Kiprah Tjoet Nya' Dien didalam melawan penjajah tak bisa dipandang sebagai hal yang biasa saja, ia menjadi pang lima perang Aceh setelah Teuku Umar selaku suaminya sayahid di medan tempur.
Perjuangannya dalam mengusir penjajahan Belanda patut kita tauladani menjadi sebuah spirit yang bisa memompa semangat kita untuk terus mengisi perjuangan ini dengan hal yang bersifat positif dan membangun.
Nilai spirit yang diwarisi oleh seorang Tjoet Nya' tidak saja dari segi semangat juangnya, akan tetapi jauh dari itu, Tjoet Nya' juga seorang wanita muslim yang taat agama.
Sebagaimana kita ketahui dalam pengasingannya di Sumedang Jawa Barat karena dibuang oleh Belanda. Ia dalam keadaan matanya yang sudah rabun masih mengajarkan mengaji untuk masyarakat setempat.
Islam mengakar dengan kuat di Aceh, hingga dijuluki dengan bumi serambi mekkah, orang-orang terdahulu sangat menghargai segala suatu yang terkait dengan syia'ar Islam.
Termasuk masalah penggunaan jilbab di kalangan wanita Aceh. Dari semenjak kerajaan era tahun 1607-1636 semasa Sultan Iskandar Muda, wanita Aceh sudah meggunakan jilbab.

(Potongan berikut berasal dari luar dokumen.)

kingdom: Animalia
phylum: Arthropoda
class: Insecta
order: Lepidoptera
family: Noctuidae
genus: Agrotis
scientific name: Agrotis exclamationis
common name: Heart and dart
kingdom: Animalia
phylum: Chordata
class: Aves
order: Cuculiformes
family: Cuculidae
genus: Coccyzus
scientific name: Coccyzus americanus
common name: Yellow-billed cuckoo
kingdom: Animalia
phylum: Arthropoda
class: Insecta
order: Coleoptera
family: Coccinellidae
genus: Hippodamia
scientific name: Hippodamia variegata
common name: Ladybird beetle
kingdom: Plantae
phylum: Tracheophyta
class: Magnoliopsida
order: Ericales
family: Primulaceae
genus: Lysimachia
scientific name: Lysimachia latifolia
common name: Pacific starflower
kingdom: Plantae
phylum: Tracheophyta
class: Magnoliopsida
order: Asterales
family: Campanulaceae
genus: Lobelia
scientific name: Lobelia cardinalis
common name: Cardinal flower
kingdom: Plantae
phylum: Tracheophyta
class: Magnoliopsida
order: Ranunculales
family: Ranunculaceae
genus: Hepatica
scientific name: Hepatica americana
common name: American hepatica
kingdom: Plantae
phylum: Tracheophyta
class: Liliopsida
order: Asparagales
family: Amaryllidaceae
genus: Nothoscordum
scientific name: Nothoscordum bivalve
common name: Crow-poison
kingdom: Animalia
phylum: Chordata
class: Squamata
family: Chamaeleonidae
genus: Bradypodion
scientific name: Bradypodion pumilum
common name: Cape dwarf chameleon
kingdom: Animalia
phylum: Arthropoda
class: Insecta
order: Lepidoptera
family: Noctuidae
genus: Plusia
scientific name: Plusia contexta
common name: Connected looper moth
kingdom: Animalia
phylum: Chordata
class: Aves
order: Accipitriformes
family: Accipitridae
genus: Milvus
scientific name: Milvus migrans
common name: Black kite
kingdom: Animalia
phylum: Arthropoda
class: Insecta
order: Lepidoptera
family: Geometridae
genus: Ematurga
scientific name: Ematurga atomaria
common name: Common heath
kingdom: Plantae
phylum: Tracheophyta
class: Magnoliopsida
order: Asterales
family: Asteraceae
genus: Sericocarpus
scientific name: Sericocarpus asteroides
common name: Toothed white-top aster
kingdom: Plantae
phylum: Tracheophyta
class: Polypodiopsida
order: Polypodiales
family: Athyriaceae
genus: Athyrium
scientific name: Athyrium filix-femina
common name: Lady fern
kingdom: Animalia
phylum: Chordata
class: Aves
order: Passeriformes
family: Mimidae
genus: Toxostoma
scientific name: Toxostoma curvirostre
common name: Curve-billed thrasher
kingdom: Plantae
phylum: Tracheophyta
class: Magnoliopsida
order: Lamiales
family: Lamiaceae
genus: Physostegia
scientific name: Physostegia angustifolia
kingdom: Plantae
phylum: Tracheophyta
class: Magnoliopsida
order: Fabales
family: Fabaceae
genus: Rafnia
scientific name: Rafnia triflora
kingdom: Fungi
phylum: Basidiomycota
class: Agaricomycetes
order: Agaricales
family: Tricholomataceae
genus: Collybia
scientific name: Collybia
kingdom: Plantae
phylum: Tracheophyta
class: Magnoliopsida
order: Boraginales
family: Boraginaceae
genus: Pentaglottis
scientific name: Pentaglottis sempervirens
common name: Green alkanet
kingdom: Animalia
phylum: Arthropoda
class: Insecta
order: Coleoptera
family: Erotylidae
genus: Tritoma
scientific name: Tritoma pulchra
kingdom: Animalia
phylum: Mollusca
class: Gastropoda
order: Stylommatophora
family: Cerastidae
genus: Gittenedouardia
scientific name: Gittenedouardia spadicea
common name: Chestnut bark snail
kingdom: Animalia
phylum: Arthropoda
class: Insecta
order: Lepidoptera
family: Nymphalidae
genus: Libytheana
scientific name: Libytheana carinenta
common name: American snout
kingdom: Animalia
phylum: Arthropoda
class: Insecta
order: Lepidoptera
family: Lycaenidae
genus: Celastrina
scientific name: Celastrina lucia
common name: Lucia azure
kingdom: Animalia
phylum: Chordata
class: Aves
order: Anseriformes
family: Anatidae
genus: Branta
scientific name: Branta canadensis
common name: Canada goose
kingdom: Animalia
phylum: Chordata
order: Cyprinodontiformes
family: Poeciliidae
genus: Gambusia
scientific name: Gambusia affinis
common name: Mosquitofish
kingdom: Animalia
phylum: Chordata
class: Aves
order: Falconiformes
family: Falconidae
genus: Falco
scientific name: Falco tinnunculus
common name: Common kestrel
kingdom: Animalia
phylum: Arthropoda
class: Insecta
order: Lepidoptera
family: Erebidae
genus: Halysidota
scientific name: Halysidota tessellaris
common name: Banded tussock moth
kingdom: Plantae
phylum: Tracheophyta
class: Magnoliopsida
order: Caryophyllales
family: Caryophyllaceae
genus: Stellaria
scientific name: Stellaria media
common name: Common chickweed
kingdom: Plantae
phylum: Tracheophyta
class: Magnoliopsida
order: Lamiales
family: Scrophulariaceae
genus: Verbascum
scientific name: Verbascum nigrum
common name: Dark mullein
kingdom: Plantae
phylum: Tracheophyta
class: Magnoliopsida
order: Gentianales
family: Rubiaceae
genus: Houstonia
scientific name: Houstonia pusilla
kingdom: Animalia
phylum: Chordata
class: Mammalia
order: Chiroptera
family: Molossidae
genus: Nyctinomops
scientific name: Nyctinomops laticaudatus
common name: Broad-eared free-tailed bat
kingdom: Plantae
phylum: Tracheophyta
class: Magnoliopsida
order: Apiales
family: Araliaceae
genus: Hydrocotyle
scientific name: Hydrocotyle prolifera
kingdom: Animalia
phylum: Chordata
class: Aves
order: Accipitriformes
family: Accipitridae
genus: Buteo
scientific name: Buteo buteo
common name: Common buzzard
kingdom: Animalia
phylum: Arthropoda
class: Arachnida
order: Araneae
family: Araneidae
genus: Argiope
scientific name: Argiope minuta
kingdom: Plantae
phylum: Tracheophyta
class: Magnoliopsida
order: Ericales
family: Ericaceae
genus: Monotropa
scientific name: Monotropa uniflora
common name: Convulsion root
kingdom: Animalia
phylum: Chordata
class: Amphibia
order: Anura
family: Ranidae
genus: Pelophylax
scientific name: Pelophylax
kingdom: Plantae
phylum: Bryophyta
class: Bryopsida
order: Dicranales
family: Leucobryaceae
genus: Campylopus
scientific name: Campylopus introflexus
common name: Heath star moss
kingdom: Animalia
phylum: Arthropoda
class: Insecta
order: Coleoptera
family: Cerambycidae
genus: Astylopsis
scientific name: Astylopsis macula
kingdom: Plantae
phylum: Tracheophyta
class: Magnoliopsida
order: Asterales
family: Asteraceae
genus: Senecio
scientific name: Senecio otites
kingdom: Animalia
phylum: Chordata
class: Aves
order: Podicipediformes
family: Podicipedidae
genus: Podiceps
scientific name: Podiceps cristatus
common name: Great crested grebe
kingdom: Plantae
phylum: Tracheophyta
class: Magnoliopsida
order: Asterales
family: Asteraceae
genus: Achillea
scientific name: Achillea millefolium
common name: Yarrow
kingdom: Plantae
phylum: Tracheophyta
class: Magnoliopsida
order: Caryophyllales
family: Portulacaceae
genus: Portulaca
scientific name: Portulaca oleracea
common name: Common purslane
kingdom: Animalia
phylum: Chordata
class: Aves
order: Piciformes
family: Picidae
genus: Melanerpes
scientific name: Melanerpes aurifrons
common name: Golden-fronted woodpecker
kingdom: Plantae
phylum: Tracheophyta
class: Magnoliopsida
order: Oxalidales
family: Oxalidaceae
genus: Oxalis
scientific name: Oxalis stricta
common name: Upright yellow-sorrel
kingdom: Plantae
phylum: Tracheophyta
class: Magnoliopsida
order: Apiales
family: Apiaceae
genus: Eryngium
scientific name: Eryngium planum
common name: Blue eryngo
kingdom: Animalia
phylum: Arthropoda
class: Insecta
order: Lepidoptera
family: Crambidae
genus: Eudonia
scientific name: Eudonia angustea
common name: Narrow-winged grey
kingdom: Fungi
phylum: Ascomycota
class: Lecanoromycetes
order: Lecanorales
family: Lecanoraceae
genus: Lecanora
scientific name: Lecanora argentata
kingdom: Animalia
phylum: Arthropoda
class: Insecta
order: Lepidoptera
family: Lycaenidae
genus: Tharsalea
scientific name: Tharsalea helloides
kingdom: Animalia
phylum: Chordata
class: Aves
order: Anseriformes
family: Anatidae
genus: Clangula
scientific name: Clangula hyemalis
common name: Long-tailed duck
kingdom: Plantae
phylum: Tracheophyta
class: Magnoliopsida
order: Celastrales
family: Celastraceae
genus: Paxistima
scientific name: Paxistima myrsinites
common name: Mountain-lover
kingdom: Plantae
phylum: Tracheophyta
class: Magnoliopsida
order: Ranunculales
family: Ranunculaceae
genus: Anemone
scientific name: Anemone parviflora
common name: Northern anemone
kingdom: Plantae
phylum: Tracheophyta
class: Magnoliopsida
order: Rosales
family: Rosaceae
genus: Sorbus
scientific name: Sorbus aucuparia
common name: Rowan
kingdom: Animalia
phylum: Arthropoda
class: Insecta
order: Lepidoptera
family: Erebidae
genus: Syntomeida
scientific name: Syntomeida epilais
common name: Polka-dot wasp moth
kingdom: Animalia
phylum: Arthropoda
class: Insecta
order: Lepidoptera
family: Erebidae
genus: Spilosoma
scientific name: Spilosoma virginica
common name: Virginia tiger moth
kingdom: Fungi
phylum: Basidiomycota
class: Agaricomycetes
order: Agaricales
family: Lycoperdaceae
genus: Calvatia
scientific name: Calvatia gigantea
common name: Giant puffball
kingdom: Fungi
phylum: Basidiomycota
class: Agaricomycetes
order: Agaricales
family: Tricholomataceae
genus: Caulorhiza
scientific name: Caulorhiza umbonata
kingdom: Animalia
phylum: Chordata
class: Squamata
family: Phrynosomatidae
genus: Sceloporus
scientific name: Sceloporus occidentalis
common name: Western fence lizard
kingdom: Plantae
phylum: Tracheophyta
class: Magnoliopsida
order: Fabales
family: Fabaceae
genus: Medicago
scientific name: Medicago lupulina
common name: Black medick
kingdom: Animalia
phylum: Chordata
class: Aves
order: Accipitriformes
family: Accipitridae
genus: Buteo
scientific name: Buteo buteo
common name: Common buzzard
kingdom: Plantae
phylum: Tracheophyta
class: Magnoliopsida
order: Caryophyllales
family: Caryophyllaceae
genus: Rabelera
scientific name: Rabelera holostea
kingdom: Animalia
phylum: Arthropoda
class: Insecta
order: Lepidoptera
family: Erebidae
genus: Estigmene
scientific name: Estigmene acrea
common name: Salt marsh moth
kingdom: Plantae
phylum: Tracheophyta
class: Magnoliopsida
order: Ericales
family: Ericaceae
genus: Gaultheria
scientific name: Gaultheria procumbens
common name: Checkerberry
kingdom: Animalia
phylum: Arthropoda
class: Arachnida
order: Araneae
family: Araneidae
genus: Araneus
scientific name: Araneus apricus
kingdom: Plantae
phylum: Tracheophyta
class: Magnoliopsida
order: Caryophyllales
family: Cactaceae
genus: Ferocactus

Ketika itu kebanyakan masyarakat Aceh mengenal jibab dengan sebutan "ija sawak" bila kita artikan kata-kata tersebut mengandung arti "Kain yang disangkutkan". Saya melihat budaya ija sawak ini masih terlihat di pedalama Aceh.
Para ibu-ibu menggunakan ija sawak biasanya dari kain batik, tinggal dililitkan diatas kepalanya, atau kadang dengan sederhana menutupi rambut dan dadanya.
Masyarakat Aceh, menjadikan jilbab sebagai sesutu yang memang harus melekat dalam pakaiannya.
Artinya dalam kedaan apapun, kemanapun, walau hanya pergi ke tetangganya, apa lagi dalam acara-acara penting, seperti pesta, dan kenduri adat lainya, tanpa terkecuali, mereka tetap menggunakan jilbab. Yang membedakan hanya bentuk jilbabnya lebih sederhana, dengan jelbab yang digunakan berpergian jauh atau ketempat penting lainnya.